To do: From the entries below, return exactly the lines beginning at the one that contains "left shoulder: (398, 192, -5)" and ending at the one that contains "left knee: (391, 294, -5)", both of them included, and only those lines.

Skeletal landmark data

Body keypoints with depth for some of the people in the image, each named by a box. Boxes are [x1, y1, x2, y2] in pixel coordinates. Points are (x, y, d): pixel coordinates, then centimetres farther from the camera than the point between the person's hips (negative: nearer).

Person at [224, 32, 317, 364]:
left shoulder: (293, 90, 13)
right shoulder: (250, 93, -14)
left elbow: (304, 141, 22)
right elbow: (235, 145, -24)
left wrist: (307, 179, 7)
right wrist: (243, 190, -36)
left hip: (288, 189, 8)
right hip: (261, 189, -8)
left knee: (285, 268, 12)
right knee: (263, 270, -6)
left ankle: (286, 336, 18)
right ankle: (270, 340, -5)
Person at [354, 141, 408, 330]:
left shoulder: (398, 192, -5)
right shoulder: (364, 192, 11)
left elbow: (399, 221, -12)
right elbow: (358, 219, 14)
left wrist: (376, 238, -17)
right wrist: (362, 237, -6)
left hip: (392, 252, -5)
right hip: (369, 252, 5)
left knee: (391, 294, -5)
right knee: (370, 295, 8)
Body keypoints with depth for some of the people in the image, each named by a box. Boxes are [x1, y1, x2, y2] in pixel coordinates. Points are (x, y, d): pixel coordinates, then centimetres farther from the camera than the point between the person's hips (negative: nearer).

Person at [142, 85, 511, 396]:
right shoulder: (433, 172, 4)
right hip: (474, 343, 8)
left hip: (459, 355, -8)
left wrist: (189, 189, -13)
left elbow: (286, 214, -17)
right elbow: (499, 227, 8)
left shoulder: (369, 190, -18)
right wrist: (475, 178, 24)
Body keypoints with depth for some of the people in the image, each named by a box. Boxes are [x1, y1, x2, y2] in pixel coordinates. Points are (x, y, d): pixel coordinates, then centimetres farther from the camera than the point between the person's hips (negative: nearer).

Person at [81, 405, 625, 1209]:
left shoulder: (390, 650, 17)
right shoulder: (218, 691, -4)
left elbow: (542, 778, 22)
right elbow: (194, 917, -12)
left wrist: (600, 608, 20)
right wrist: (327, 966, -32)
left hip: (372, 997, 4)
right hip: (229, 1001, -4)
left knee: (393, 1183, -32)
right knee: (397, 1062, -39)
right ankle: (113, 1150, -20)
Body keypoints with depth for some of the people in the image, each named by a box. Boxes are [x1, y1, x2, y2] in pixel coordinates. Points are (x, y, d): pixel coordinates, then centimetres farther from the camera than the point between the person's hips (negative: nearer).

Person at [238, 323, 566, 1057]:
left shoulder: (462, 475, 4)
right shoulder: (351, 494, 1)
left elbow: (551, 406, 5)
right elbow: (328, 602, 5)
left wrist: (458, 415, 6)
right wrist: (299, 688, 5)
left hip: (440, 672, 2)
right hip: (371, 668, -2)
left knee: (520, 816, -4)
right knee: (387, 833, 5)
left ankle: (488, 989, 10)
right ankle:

Exercise response:
left shoulder: (398, 192, -5)
right shoulder: (364, 192, 11)
left elbow: (399, 221, -12)
right elbow: (358, 219, 14)
left wrist: (376, 238, -17)
right wrist: (362, 237, -6)
left hip: (392, 252, -5)
right hip: (369, 252, 5)
left knee: (391, 294, -5)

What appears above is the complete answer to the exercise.